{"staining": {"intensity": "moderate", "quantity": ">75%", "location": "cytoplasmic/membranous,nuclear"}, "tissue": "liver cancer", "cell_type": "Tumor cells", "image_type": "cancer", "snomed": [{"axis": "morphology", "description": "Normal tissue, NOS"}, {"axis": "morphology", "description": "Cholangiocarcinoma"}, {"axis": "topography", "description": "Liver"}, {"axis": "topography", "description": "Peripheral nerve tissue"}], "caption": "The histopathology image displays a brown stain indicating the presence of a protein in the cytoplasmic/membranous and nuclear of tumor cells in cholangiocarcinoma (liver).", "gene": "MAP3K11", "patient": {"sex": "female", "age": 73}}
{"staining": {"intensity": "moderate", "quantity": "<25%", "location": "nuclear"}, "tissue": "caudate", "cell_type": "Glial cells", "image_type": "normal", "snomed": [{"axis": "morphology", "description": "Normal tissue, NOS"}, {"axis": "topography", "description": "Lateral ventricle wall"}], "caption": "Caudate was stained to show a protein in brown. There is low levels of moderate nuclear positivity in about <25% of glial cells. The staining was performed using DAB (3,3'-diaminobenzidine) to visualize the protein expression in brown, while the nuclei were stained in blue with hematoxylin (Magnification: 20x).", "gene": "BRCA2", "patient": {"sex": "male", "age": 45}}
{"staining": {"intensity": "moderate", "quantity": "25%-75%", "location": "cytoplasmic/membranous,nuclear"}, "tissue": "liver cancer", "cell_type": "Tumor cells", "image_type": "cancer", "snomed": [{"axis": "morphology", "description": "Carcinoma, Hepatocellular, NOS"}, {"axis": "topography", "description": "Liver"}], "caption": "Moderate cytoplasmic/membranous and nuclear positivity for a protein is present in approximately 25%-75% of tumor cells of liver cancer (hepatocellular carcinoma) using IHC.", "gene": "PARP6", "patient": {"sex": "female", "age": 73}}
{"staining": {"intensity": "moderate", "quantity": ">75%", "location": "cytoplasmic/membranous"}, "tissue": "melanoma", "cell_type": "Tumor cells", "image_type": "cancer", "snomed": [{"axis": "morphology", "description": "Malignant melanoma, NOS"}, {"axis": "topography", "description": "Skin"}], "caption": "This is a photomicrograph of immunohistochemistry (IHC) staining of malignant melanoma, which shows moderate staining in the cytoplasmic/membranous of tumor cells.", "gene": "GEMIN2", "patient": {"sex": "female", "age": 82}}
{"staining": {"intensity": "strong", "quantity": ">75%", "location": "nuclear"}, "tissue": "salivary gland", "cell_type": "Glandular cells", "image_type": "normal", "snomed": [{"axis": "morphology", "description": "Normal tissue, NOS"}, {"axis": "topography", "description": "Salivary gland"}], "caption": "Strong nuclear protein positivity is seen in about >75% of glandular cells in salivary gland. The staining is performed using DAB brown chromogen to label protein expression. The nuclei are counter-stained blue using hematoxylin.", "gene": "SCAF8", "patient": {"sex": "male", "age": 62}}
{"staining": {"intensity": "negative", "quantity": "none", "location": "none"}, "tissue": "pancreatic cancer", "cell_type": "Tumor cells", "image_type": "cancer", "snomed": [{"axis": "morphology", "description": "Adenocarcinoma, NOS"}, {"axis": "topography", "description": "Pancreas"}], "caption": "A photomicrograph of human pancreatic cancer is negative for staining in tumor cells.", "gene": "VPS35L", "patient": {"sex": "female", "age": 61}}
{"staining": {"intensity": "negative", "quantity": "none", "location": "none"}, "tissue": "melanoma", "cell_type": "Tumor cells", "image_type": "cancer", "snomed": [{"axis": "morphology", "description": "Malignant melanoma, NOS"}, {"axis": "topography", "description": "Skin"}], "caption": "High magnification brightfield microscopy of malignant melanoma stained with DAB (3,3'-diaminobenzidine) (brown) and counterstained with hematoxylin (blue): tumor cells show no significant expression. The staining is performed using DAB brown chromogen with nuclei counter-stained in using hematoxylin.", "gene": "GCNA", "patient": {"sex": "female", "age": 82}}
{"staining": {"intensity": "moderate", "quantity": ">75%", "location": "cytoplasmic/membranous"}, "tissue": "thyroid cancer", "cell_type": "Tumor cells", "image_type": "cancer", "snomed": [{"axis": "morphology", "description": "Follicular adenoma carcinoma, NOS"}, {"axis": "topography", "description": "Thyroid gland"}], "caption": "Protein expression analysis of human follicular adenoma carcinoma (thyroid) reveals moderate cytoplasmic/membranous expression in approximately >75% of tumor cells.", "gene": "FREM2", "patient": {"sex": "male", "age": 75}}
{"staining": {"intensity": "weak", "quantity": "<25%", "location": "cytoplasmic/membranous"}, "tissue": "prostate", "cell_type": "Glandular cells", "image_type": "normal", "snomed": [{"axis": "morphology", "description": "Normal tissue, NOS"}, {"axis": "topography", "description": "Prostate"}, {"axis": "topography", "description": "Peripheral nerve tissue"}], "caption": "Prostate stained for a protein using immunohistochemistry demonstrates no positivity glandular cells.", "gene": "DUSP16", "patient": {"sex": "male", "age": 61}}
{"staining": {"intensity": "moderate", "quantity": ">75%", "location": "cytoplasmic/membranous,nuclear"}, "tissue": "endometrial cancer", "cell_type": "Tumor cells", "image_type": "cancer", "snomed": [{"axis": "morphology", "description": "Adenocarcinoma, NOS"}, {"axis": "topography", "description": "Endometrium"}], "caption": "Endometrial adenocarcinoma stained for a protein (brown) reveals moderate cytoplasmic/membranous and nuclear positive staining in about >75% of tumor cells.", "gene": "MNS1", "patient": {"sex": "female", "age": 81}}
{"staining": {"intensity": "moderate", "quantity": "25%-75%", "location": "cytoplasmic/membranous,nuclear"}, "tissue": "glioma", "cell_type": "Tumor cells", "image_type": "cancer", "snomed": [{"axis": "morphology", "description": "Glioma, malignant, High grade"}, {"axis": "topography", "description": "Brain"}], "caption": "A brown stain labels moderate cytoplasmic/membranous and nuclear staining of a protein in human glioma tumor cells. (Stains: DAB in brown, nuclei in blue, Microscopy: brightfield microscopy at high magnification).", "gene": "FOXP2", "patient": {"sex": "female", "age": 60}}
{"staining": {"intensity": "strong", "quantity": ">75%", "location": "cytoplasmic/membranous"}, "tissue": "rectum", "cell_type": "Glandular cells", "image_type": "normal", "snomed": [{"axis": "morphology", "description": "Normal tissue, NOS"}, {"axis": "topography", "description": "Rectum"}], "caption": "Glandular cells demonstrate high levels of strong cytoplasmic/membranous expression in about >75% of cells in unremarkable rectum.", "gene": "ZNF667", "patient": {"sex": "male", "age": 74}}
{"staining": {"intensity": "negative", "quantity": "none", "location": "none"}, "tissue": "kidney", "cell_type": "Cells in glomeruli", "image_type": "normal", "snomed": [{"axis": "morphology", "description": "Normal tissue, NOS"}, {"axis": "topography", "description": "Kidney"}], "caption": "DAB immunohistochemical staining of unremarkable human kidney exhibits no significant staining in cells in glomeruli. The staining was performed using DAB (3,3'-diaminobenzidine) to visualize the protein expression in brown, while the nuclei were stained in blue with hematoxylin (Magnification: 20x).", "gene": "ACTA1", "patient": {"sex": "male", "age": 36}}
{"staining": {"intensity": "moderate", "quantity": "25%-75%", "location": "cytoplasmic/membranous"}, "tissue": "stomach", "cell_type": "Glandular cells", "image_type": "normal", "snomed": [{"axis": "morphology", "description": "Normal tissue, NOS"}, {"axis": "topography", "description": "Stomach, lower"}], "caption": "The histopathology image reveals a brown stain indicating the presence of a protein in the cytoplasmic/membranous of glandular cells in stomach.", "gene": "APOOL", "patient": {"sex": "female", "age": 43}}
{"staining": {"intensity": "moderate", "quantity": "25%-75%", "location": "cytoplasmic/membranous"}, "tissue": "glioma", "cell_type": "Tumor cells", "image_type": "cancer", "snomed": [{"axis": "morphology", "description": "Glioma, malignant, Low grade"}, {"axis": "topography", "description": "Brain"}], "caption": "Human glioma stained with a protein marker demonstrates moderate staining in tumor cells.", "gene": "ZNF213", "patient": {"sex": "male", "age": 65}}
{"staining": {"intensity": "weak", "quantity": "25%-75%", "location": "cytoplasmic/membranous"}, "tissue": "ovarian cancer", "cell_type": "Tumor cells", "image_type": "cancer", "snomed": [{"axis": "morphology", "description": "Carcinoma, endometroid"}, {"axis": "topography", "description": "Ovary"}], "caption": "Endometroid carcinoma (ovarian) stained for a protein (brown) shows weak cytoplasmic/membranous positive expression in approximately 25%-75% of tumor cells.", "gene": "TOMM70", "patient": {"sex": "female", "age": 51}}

•••••

● Try it:
In the material above, find the line containing "was stained to" and the line containing "and nuclear positivity", then write out exactly those two lines and every line between them, and nothing more.

● Your response:
{"staining": {"intensity": "moderate", "quantity": "<25%", "location": "nuclear"}, "tissue": "caudate", "cell_type": "Glial cells", "image_type": "normal", "snomed": [{"axis": "morphology", "description": "Normal tissue, NOS"}, {"axis": "topography", "description": "Lateral ventricle wall"}], "caption": "Caudate was stained to show a protein in brown. There is low levels of moderate nuclear positivity in about <25% of glial cells. The staining was performed using DAB (3,3'-diaminobenzidine) to visualize the protein expression in brown, while the nuclei were stained in blue with hematoxylin (Magnification: 20x).", "gene": "BRCA2", "patient": {"sex": "male", "age": 45}}
{"staining": {"intensity": "moderate", "quantity": "25%-75%", "location": "cytoplasmic/membranous,nuclear"}, "tissue": "liver cancer", "cell_type": "Tumor cells", "image_type": "cancer", "snomed": [{"axis": "morphology", "description": "Carcinoma, Hepatocellular, NOS"}, {"axis": "topography", "description": "Liver"}], "caption": "Moderate cytoplasmic/membranous and nuclear positivity for a protein is present in approximately 25%-75% of tumor cells of liver cancer (hepatocellular carcinoma) using IHC.", "gene": "PARP6", "patient": {"sex": "female", "age": 73}}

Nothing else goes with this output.